I thought Andrew Croome’s Document Z a strange choice for best new writing. He probably got top marks for choosing a subject – politics and espionage – that is unusual for a first novel in this country. Document Z is about the Petrov Affair, and is mainly set in Canberra in the fifties. Croome’s book is closer to the genre end than the literary and was up against Steven Amsterdam’s Things We Didn’t See Coming and Karen Hitchcock’s very well reviewed Little White Slips, amongst others.

Orange Prize for fiction shortlist

It must be the prize season:

  • Hillary Mantel, Wolf Hall
  • Rosie Alison, The Very Thought of You
  • Barbara Kingsolver, The Lacuna
  • Attica Locke, Black Water Rising
  • Lorrie Moore, Gate at the Stairs
  • Monique Roffey, The White Woman on the Green Bicycle

Miles Franklin shortlist

Lovesong, by Alex Miller
The Bath Fugues, by Brian Castro
Jasper Jones, by Craig Silvey
The Book of Emmett, by Deborah Forster
Truth, by Peter Temple
Butterfly, by Sonya Hartnett

The Australian newspaper reports that Alex Miller let fly at the announcement do about the low profile of the Miles Franklin blaming Kevin Rudd for putting big money into the “Prime Ministers Award, which gets no publicity and will probably disappear when someone else becomes prime minister”.

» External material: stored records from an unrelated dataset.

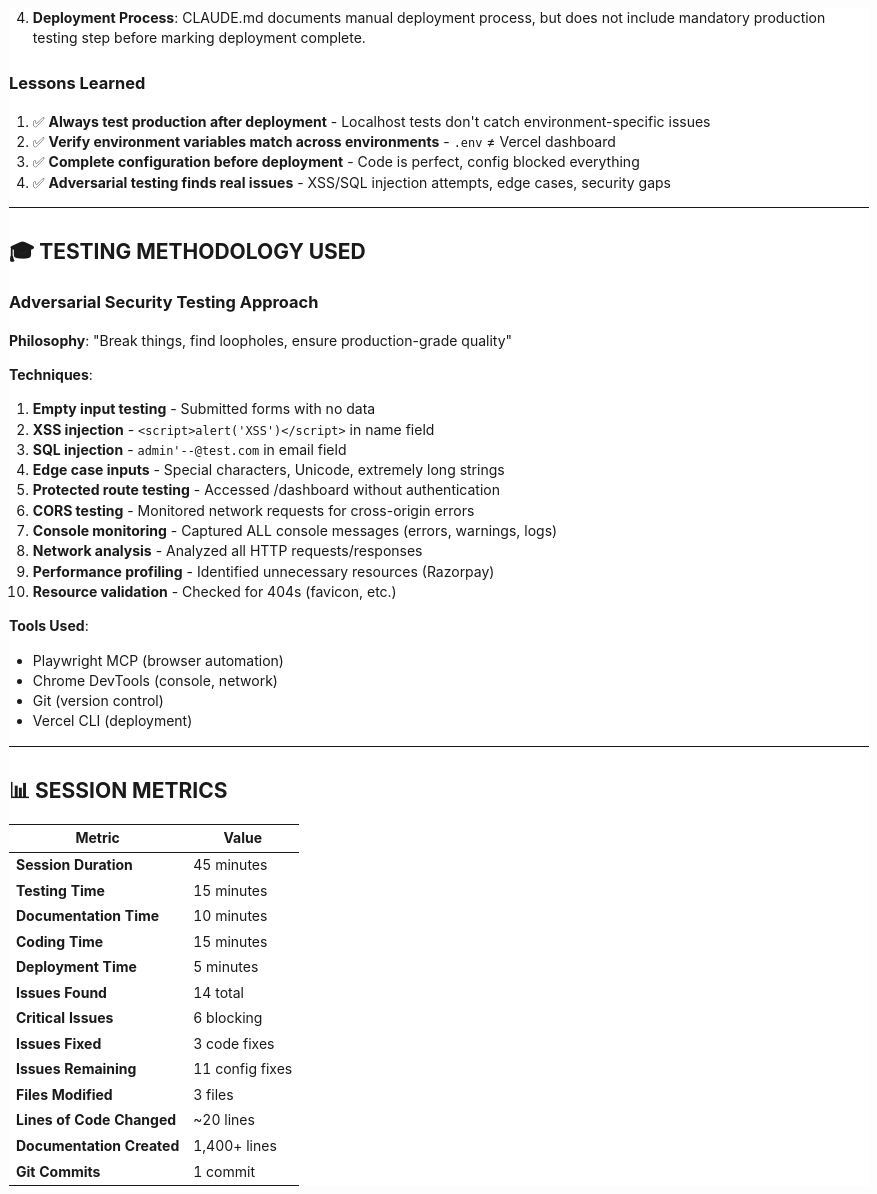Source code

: 4. **Deployment Process**: CLAUDE.md documents manual deployment process, but does not include mandatory production testing step before marking deployment complete.

### Lessons Learned
1. ✅ **Always test production after deployment** - Localhost tests don't catch environment-specific issues
2. ✅ **Verify environment variables match across environments** - `.env` ≠ Vercel dashboard
3. ✅ **Complete configuration before deployment** - Code is perfect, config blocked everything
4. ✅ **Adversarial testing finds real issues** - XSS/SQL injection attempts, edge cases, security gaps

---

## 🎓 TESTING METHODOLOGY USED

### Adversarial Security Testing Approach
**Philosophy**: "Break things, find loopholes, ensure production-grade quality"

**Techniques**:
1. **Empty input testing** - Submitted forms with no data
2. **XSS injection** - `<script>alert('XSS')</script>` in name field
3. **SQL injection** - `admin'--@test.com` in email field
4. **Edge case inputs** - Special characters, Unicode, extremely long strings
5. **Protected route testing** - Accessed /dashboard without authentication
6. **CORS testing** - Monitored network requests for cross-origin errors
7. **Console monitoring** - Captured ALL console messages (errors, warnings, logs)
8. **Network analysis** - Analyzed all HTTP requests/responses
9. **Performance profiling** - Identified unnecessary resources (Razorpay)
10. **Resource validation** - Checked for 404s (favicon, etc.)

**Tools Used**:
- Playwright MCP (browser automation)
- Chrome DevTools (console, network)
- Git (version control)
- Vercel CLI (deployment)

---

## 📊 SESSION METRICS

| Metric | Value |
|--------|-------|
| **Session Duration** | 45 minutes |
| **Testing Time** | 15 minutes |
| **Documentation Time** | 10 minutes |
| **Coding Time** | 15 minutes |
| **Deployment Time** | 5 minutes |
| **Issues Found** | 14 total |
| **Critical Issues** | 6 blocking |
| **Issues Fixed** | 3 code fixes |
| **Issues Remaining** | 11 config fixes |
| **Files Modified** | 3 files |
| **Lines of Code Changed** | ~20 lines |
| **Documentation Created** | 1,400+ lines |
| **Git Commits** | 1 commit |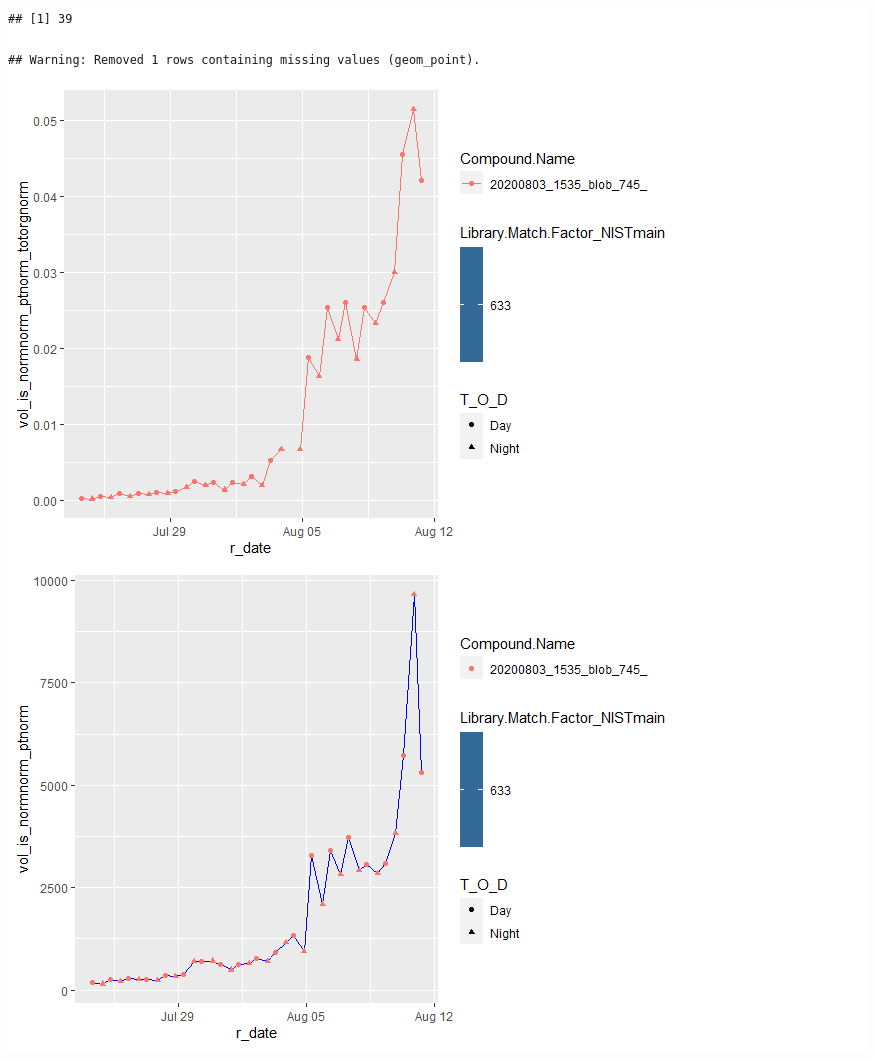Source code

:     ## [1] 39

    ## Warning: Removed 1 rows containing missing values (geom_point).

![](SeaScape_Timelines_files/figure-gfm/unnamed-chunk-8-77.png)![](SeaScape_Timelines_files/figure-gfm/unnamed-chunk-8-78.png)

He said the money should have been put into the Miles Franklin then Australia would have one premier award and not “a gaggle of prizes that people – and writers – would pay increasingly less attention to. Various Premier’s Literary Awards, for example, were essentially irrelevant”.

Miller seems to hold the Booker prize up as a role model. Whatever you think of the Booker it’s got publicity down to a fine art. But it also makes literature into a “winner takes all” roulette wager.

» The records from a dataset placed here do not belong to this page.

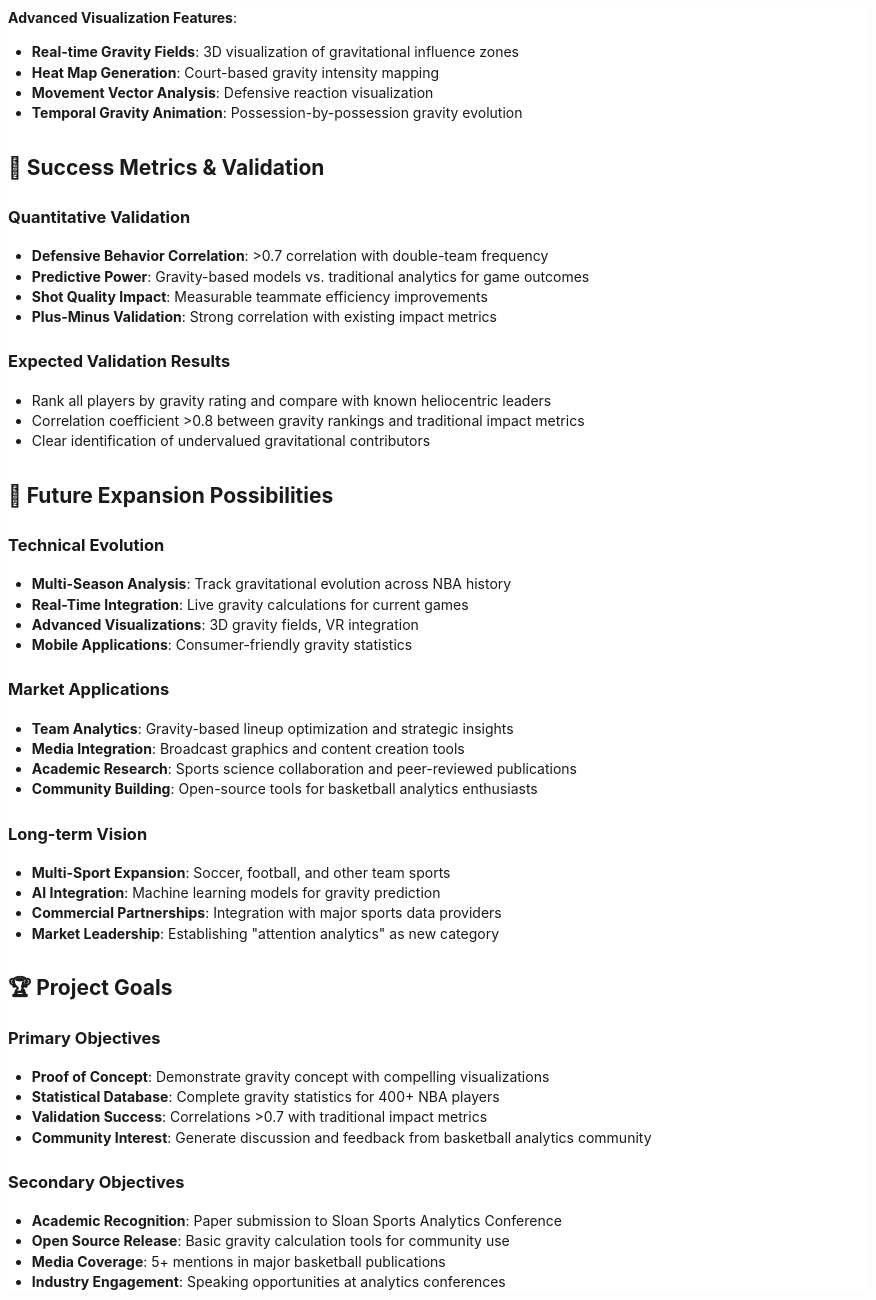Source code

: **Advanced Visualization Features**:
- **Real-time Gravity Fields**: 3D visualization of gravitational influence zones
- **Heat Map Generation**: Court-based gravity intensity mapping
- **Movement Vector Analysis**: Defensive reaction visualization
- **Temporal Gravity Animation**: Possession-by-possession gravity evolution

## 🎯 Success Metrics & Validation

### Quantitative Validation
- **Defensive Behavior Correlation**: >0.7 correlation with double-team frequency
- **Predictive Power**: Gravity-based models vs. traditional analytics for game outcomes
- **Shot Quality Impact**: Measurable teammate efficiency improvements
- **Plus-Minus Validation**: Strong correlation with existing impact metrics

### Expected Validation Results
- Rank all players by gravity rating and compare with known heliocentric leaders
- Correlation coefficient >0.8 between gravity rankings and traditional impact metrics
- Clear identification of undervalued gravitational contributors

## 🌈 Future Expansion Possibilities

### Technical Evolution
- **Multi-Season Analysis**: Track gravitational evolution across NBA history
- **Real-Time Integration**: Live gravity calculations for current games
- **Advanced Visualizations**: 3D gravity fields, VR integration
- **Mobile Applications**: Consumer-friendly gravity statistics

### Market Applications
- **Team Analytics**: Gravity-based lineup optimization and strategic insights
- **Media Integration**: Broadcast graphics and content creation tools
- **Academic Research**: Sports science collaboration and peer-reviewed publications
- **Community Building**: Open-source tools for basketball analytics enthusiasts

### Long-term Vision
- **Multi-Sport Expansion**: Soccer, football, and other team sports
- **AI Integration**: Machine learning models for gravity prediction
- **Commercial Partnerships**: Integration with major sports data providers
- **Market Leadership**: Establishing "attention analytics" as new category

## 🏆 Project Goals

### Primary Objectives
- **Proof of Concept**: Demonstrate gravity concept with compelling visualizations
- **Statistical Database**: Complete gravity statistics for 400+ NBA players
- **Validation Success**: Correlations >0.7 with traditional impact metrics
- **Community Interest**: Generate discussion and feedback from basketball analytics community

### Secondary Objectives
- **Academic Recognition**: Paper submission to Sloan Sports Analytics Conference
- **Open Source Release**: Basic gravity calculation tools for community use
- **Media Coverage**: 5+ mentions in major basketball publications
- **Industry Engagement**: Speaking opportunities at analytics conferences
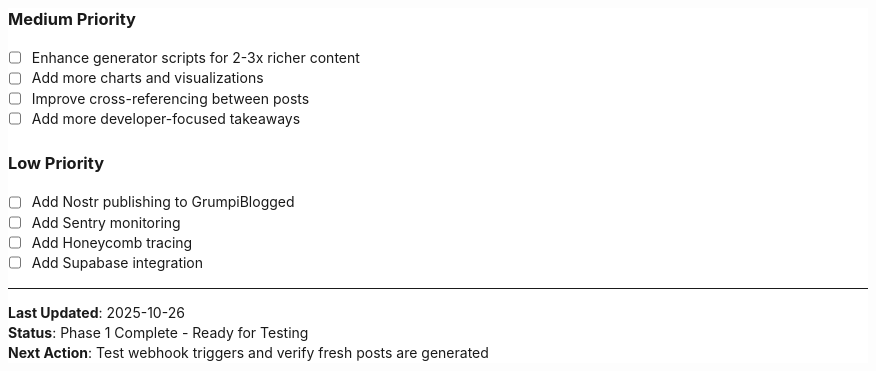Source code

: ### **Medium Priority**
- [ ] Enhance generator scripts for 2-3x richer content
- [ ] Add more charts and visualizations
- [ ] Improve cross-referencing between posts
- [ ] Add more developer-focused takeaways

### **Low Priority**
- [ ] Add Nostr publishing to GrumpiBlogged
- [ ] Add Sentry monitoring
- [ ] Add Honeycomb tracing
- [ ] Add Supabase integration

---

**Last Updated**: 2025-10-26  
**Status**: Phase 1 Complete - Ready for Testing  
**Next Action**: Test webhook triggers and verify fresh posts are generated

I agree the Miles Franklin Award has cache and should be promoted more (but, like the Booker, book sales here DO go up for the MF winner) but isn’t it also better to have a range of smaller (and regional) prizes to share the sunshine?

See the article in The Australian  and also the A Pair of Ragged Claws blog comment here

On another controversy, it’s good to see the women back (if only comprising 33%).

APA book design awards

The shortlist in the Best Designed Literary Fiction Book category includes: (Plus The China Garden see previous post)

For general fiction best book design are (plus American Rust which I’m not incuding):

A True History of the Hula Hoop, Ransom and Valley of Grace are the fiction finalists for Best Designed Cover.

I think the Andrew McGahan cover is lovely and I also like Good to a Fault which stands out in the bookshop but I can see Ransom has a wonderful simplicity as does The China Garden. We await the results!

Miles Franklin 2010 Longlist

  • Lovesong Alex Miller
  • The Bath Fugues Brian Castro
  • Jasper Jones Craig Silvey
  • Sons of the Rumour David Foster
  • The Book of Emmett Deborah Forster
  • Siddon Rock Glenda Guest
  • Boy on a Wire Jon Doust
  • Figurehead Patrick Allington
  • Parrot and Olivier in America Peter Carey
  • Truth Peter Temple
  • Butterfly Sonya Hartnett
  • The People’s Train Tom Keneally

The shortlist is announced in April and the winner in June.